▶ _Énoncé_:
Recopiez la liste ci-dessous en entier, ligne par ligne, sans y changer quoi que ce soit.
::::
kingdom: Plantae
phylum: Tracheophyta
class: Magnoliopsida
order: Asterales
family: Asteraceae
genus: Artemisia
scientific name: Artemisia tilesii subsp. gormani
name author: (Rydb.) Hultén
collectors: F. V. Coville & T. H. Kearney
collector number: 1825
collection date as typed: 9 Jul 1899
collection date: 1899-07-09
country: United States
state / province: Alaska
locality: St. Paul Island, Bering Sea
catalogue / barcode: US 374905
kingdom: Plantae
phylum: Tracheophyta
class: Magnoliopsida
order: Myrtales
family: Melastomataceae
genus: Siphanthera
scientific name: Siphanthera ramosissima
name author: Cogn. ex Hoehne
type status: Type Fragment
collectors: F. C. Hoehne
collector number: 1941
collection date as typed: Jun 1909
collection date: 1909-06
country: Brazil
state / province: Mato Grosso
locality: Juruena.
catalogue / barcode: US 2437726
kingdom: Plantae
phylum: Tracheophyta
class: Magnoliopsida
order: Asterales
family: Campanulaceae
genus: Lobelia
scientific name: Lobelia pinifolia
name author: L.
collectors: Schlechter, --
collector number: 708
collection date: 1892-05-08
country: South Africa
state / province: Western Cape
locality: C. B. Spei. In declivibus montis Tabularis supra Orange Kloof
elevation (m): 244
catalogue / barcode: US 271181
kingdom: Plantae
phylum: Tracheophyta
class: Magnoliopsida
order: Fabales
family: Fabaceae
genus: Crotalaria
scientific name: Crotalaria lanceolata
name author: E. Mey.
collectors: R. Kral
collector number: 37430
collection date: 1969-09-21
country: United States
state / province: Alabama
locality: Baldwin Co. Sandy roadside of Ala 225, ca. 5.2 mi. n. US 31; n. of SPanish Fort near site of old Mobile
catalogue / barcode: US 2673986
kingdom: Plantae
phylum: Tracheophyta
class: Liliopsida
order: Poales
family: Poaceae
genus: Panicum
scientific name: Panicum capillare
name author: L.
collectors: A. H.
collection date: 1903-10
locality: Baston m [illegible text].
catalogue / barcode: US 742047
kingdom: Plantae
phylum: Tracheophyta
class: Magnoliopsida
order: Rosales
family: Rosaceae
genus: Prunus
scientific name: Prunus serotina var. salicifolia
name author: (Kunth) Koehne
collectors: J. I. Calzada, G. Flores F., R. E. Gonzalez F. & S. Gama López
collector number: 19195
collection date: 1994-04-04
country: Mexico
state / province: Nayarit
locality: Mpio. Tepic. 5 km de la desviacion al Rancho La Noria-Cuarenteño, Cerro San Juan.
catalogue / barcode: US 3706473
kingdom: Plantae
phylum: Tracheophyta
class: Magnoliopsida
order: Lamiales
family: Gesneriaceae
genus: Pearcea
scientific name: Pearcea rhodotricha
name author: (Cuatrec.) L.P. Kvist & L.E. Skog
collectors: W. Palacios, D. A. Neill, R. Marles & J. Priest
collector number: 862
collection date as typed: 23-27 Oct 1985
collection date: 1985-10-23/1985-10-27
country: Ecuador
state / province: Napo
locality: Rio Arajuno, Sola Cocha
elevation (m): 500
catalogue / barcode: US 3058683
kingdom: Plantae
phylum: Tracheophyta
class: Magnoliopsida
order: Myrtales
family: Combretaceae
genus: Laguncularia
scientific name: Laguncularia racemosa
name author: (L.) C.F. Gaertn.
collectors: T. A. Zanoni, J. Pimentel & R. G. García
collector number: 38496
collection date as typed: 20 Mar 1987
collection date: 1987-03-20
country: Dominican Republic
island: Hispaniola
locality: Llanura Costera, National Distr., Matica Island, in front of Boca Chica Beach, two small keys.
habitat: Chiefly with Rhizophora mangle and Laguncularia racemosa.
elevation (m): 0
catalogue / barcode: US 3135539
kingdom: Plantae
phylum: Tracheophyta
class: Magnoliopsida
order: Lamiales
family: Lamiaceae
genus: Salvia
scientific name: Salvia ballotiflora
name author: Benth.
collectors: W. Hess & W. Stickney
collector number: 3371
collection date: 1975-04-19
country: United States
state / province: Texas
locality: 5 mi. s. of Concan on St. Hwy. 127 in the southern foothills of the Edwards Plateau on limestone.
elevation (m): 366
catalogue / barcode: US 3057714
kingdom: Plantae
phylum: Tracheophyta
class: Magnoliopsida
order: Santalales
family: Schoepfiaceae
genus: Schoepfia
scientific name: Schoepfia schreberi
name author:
::::
▶ _Réponse_:
kingdom: Plantae
phylum: Tracheophyta
class: Magnoliopsida
order: Asterales
family: Asteraceae
genus: Artemisia
scientific name: Artemisia tilesii subsp. gormani
name author: (Rydb.) Hultén
collectors: F. V. Coville & T. H. Kearney
collector number: 1825
collection date as typed: 9 Jul 1899
collection date: 1899-07-09
country: United States
state / province: Alaska
locality: St. Paul Island, Bering Sea
catalogue / barcode: US 374905
kingdom: Plantae
phylum: Tracheophyta
class: Magnoliopsida
order: Myrtales
family: Melastomataceae
genus: Siphanthera
scientific name: Siphanthera ramosissima
name author: Cogn. ex Hoehne
type status: Type Fragment
collectors: F. C. Hoehne
collector number: 1941
collection date as typed: Jun 1909
collection date: 1909-06
country: Brazil
state / province: Mato Grosso
locality: Juruena.
catalogue / barcode: US 2437726
kingdom: Plantae
phylum: Tracheophyta
class: Magnoliopsida
order: Asterales
family: Campanulaceae
genus: Lobelia
scientific name: Lobelia pinifolia
name author: L.
collectors: Schlechter, --
collector number: 708
collection date: 1892-05-08
country: South Africa
state / province: Western Cape
locality: C. B. Spei. In declivibus montis Tabularis supra Orange Kloof
elevation (m): 244
catalogue / barcode: US 271181
kingdom: Plantae
phylum: Tracheophyta
class: Magnoliopsida
order: Fabales
family: Fabaceae
genus: Crotalaria
scientific name: Crotalaria lanceolata
name author: E. Mey.
collectors: R. Kral
collector number: 37430
collection date: 1969-09-21
country: United States
state / province: Alabama
locality: Baldwin Co. Sandy roadside of Ala 225, ca. 5.2 mi. n. US 31; n. of SPanish Fort near site of old Mobile
catalogue / barcode: US 2673986
kingdom: Plantae
phylum: Tracheophyta
class: Liliopsida
order: Poales
family: Poaceae
genus: Panicum
scientific name: Panicum capillare
name author: L.
collectors: A. H.
collection date: 1903-10
locality: Baston m [illegible text].
catalogue / barcode: US 742047
kingdom: Plantae
phylum: Tracheophyta
class: Magnoliopsida
order: Rosales
family: Rosaceae
genus: Prunus
scientific name: Prunus serotina var. salicifolia
name author: (Kunth) Koehne
collectors: J. I. Calzada, G. Flores F., R. E. Gonzalez F. & S. Gama López
collector number: 19195
collection date: 1994-04-04
country: Mexico
state / province: Nayarit
locality: Mpio. Tepic. 5 km de la desviacion al Rancho La Noria-Cuarenteño, Cerro San Juan.
catalogue / barcode: US 3706473
kingdom: Plantae
phylum: Tracheophyta
class: Magnoliopsida
order: Lamiales
family: Gesneriaceae
genus: Pearcea
scientific name: Pearcea rhodotricha
name author: (Cuatrec.) L.P. Kvist & L.E. Skog
collectors: W. Palacios, D. A. Neill, R. Marles & J. Priest
collector number: 862
collection date as typed: 23-27 Oct 1985
collection date: 1985-10-23/1985-10-27
country: Ecuador
state / province: Napo
locality: Rio Arajuno, Sola Cocha
elevation (m): 500
catalogue / barcode: US 3058683
kingdom: Plantae
phylum: Tracheophyta
class: Magnoliopsida
order: Myrtales
family: Combretaceae
genus: Laguncularia
scientific name: Laguncularia racemosa
name author: (L.) C.F. Gaertn.
collectors: T. A. Zanoni, J. Pimentel & R. G. García
collector number: 38496
collection date as typed: 20 Mar 1987
collection date: 1987-03-20
country: Dominican Republic
island: Hispaniola
locality: Llanura Costera, National Distr., Matica Island, in front of Boca Chica Beach, two small keys.
habitat: Chiefly with Rhizophora mangle and Laguncularia racemosa.
elevation (m): 0
catalogue / barcode: US 3135539
kingdom: Plantae
phylum: Tracheophyta
class: Magnoliopsida
order: Lamiales
family: Lamiaceae
genus: Salvia
scientific name: Salvia ballotiflora
name author: Benth.
collectors: W. Hess & W. Stickney
collector number: 3371
collection date: 1975-04-19
country: United States
state / province: Texas
locality: 5 mi. s. of Concan on St. Hwy. 127 in the southern foothills of the Edwards Plateau on limestone.
elevation (m): 366
catalogue / barcode: US 3057714
kingdom: Plantae
phylum: Tracheophyta
class: Magnoliopsida
order: Santalales
family: Schoepfiaceae
genus: Schoepfia
scientific name: Schoepfia schreberi
name author:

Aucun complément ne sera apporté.